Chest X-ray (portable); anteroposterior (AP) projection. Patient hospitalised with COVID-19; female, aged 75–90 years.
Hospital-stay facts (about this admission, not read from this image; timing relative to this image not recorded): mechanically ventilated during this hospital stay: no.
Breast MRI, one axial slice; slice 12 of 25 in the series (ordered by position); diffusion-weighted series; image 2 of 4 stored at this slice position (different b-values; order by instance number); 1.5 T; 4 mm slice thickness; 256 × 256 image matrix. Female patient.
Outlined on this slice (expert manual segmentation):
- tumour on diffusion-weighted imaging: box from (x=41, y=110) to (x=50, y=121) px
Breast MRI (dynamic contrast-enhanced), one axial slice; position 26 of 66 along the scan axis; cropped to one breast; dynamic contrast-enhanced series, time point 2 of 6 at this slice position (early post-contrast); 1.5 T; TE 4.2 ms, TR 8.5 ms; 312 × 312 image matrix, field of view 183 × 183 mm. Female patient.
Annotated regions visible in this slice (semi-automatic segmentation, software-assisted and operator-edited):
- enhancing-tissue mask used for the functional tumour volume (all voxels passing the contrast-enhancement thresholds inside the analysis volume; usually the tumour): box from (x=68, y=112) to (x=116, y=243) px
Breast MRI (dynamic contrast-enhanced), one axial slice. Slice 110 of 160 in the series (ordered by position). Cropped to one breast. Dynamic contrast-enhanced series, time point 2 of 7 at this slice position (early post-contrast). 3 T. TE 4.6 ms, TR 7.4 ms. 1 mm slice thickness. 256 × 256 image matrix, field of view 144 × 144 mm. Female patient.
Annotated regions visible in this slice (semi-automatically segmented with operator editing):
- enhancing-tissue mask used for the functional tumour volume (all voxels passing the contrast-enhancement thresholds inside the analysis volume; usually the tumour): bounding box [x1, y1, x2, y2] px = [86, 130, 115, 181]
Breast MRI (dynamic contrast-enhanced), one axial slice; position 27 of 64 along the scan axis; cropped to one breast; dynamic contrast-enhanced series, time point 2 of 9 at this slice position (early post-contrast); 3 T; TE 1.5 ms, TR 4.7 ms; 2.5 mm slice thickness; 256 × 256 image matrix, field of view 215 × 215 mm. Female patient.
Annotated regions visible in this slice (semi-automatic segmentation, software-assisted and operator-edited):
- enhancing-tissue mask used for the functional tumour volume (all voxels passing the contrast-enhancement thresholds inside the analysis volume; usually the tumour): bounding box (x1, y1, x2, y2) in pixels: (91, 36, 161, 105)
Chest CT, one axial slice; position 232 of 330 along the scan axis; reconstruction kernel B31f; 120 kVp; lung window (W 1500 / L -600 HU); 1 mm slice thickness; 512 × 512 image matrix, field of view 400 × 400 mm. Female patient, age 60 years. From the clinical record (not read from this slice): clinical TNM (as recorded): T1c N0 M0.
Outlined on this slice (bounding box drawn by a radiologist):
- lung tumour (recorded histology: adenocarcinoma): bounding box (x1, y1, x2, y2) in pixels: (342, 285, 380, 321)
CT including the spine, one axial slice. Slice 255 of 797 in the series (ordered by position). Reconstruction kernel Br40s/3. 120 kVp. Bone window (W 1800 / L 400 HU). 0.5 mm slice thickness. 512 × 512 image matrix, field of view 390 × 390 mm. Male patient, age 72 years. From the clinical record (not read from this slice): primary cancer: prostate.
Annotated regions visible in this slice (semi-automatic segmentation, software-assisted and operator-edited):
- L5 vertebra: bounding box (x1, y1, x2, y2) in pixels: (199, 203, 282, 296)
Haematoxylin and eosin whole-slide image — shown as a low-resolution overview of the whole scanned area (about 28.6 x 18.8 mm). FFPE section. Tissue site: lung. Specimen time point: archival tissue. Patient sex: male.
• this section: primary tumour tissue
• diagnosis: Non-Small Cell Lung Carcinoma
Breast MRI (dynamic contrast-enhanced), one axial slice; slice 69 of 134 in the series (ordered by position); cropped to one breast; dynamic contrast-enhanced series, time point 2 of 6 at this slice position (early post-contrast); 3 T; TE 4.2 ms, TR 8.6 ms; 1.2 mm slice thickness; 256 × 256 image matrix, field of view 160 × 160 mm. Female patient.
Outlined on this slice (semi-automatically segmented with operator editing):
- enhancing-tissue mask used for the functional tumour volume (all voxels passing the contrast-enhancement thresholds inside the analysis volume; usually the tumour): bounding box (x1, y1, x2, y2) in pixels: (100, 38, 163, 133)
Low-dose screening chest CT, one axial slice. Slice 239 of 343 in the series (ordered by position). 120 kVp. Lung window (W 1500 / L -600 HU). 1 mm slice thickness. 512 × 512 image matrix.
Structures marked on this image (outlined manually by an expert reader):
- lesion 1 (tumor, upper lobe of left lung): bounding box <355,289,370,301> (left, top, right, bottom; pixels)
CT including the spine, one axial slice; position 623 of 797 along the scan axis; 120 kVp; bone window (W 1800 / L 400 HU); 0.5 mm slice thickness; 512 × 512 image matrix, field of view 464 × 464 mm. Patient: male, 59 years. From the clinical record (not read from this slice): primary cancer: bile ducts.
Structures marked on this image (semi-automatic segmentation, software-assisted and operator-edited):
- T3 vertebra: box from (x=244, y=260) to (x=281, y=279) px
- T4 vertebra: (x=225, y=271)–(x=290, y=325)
=======
▶ [INSTRUCTIONS FOR THE TASK] When a line in the material above includes the word "volume", copy that line.

▶ [FINAL ANSWER]
- enhancing-tissue mask used for the functional tumour volume (all voxels passing the contrast-enhancement thresholds inside the analysis volume; usually the tumour): box from (x=68, y=112) to (x=116, y=243) px
- enhancing-tissue mask used for the functional tumour volume (all voxels passing the contrast-enhancement thresholds inside the analysis volume; usually the tumour): bounding box [x1, y1, x2, y2] px = [86, 130, 115, 181]
- enhancing-tissue mask used for the functional tumour volume (all voxels passing the contrast-enhancement thresholds inside the analysis volume; usually the tumour): bounding box (x1, y1, x2, y2) in pixels: (91, 36, 161, 105)
- enhancing-tissue mask used for the functional tumour volume (all voxels passing the contrast-enhancement thresholds inside the analysis volume; usually the tumour): bounding box (x1, y1, x2, y2) in pixels: (100, 38, 163, 133)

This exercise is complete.